══ Provided records ══

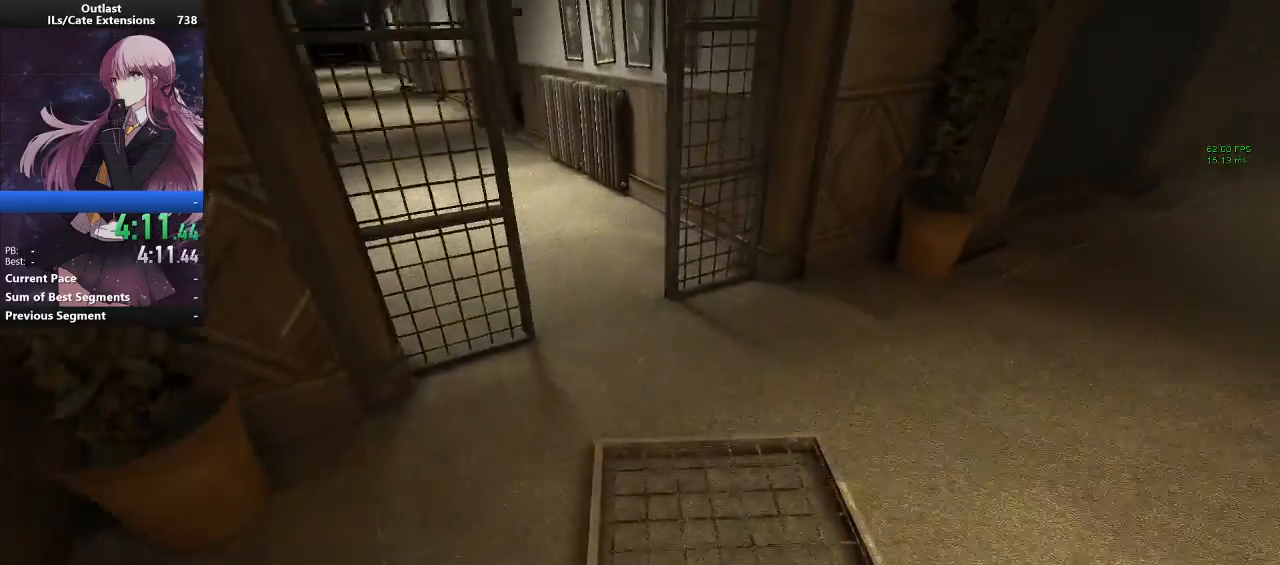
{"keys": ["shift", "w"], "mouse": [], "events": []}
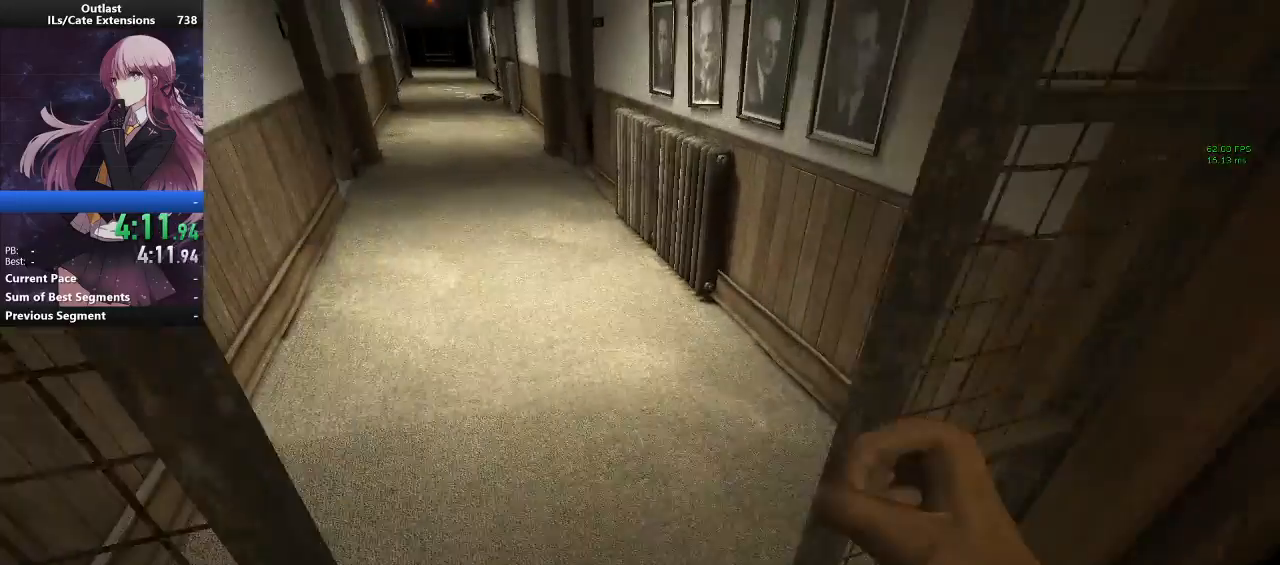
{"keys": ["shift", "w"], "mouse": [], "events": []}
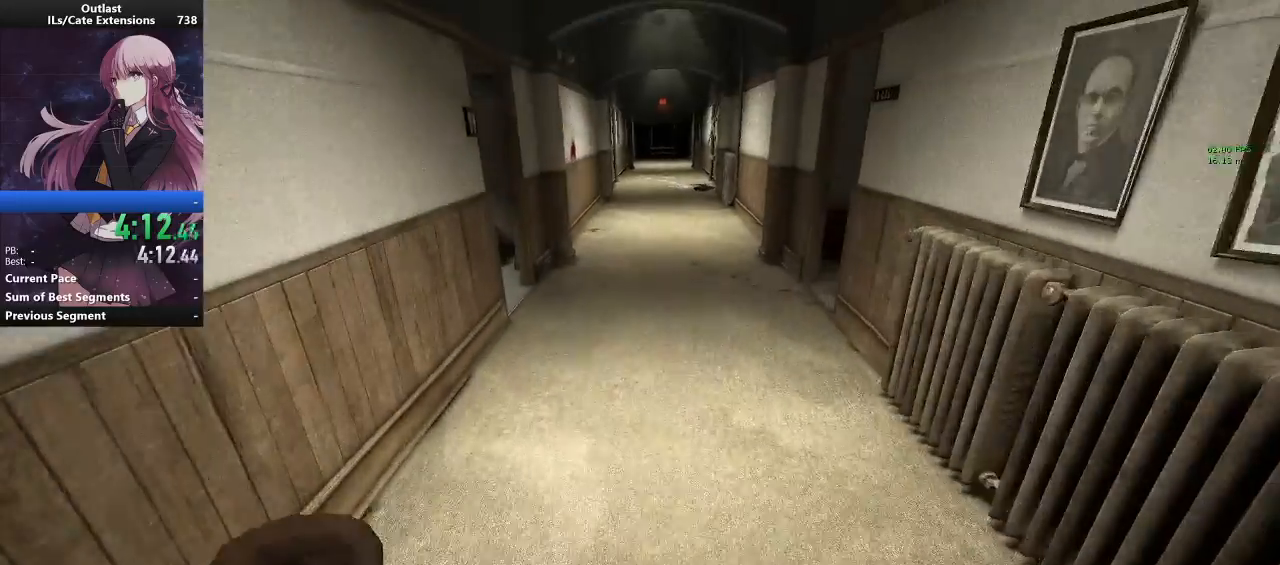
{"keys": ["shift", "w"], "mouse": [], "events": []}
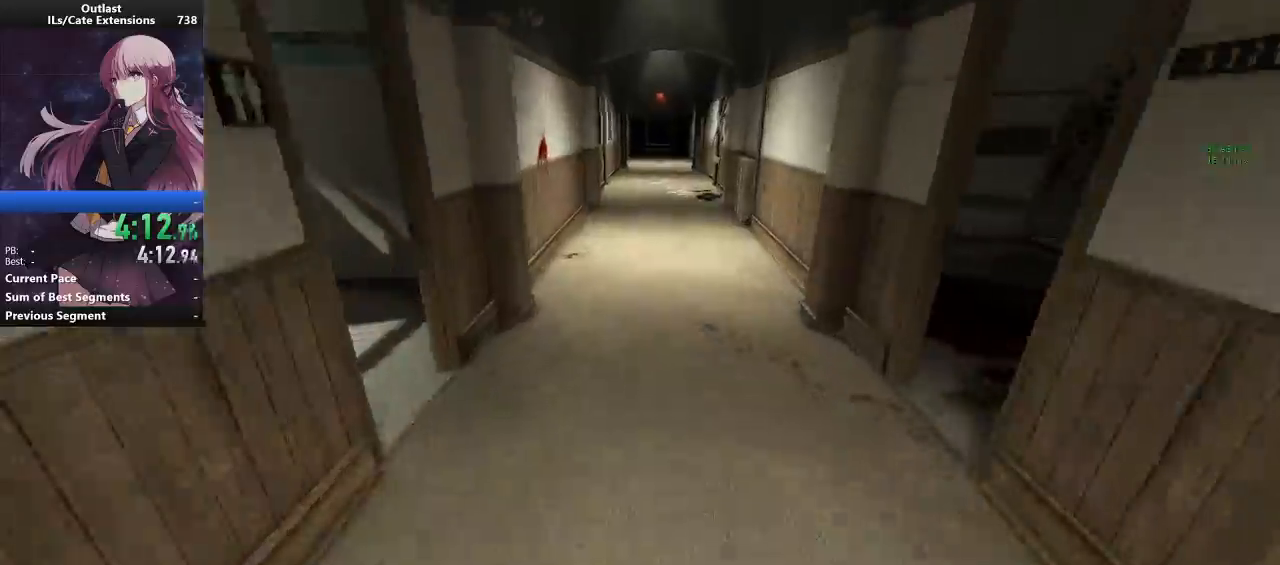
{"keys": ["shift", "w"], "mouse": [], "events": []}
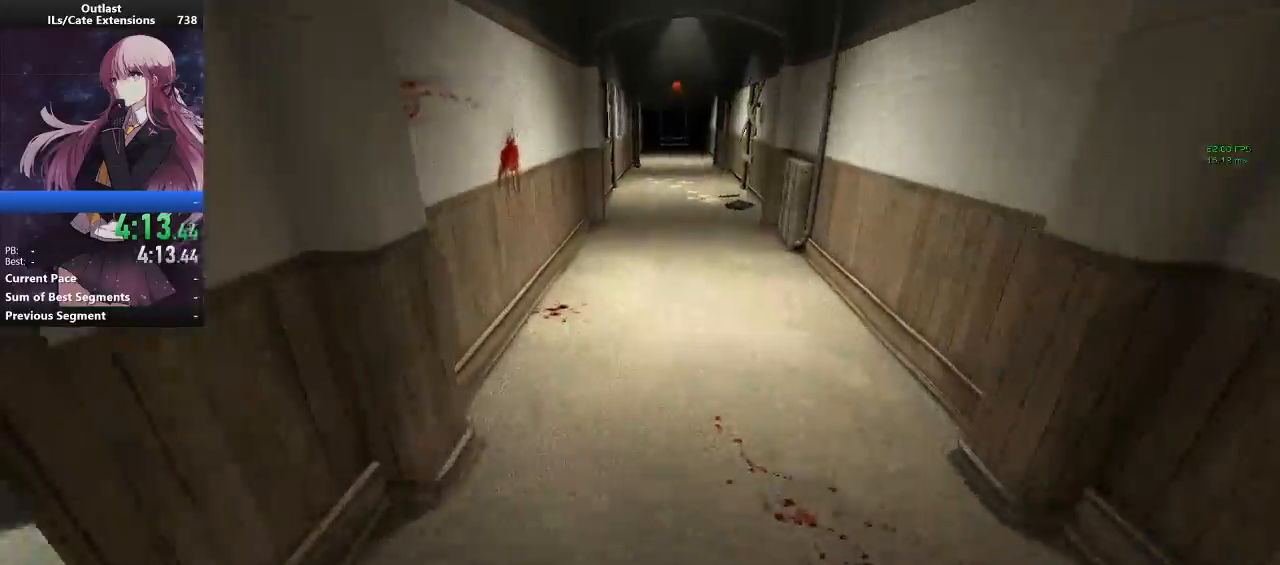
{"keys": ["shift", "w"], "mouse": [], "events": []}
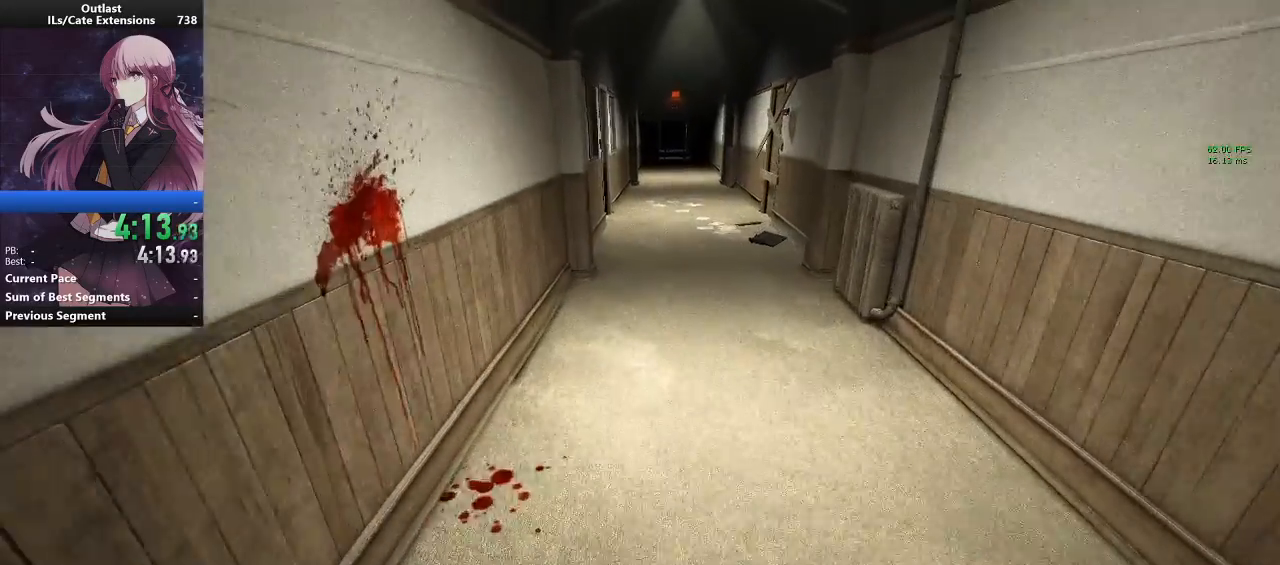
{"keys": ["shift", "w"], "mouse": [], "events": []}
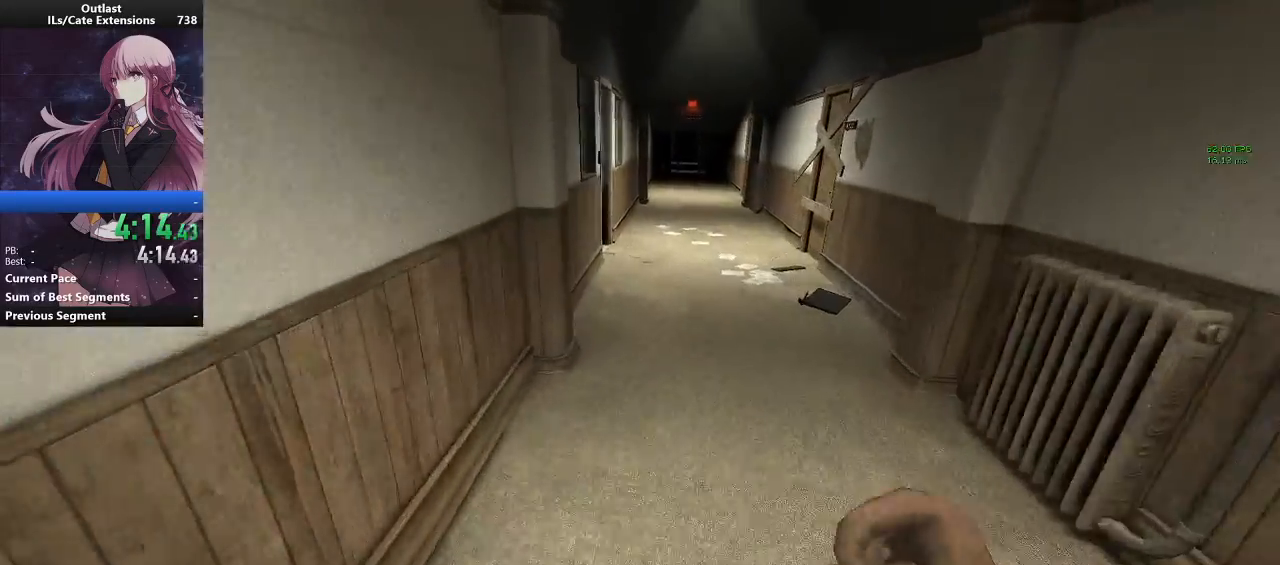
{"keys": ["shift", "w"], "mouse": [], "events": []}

═══

_What you need to do_: Should a picture appear among the entries, skip it and copy the rest exactly.

_Answer to this problem_:
{"keys": ["shift", "w"], "mouse": [], "events": []}
{"keys": ["shift", "w"], "mouse": [], "events": []}
{"keys": ["shift", "w"], "mouse": [], "events": []}
{"keys": ["shift", "w"], "mouse": [], "events": []}
{"keys": ["shift", "w"], "mouse": [], "events": []}
{"keys": ["shift", "w"], "mouse": [], "events": []}
{"keys": ["shift", "w"], "mouse": [], "events": []}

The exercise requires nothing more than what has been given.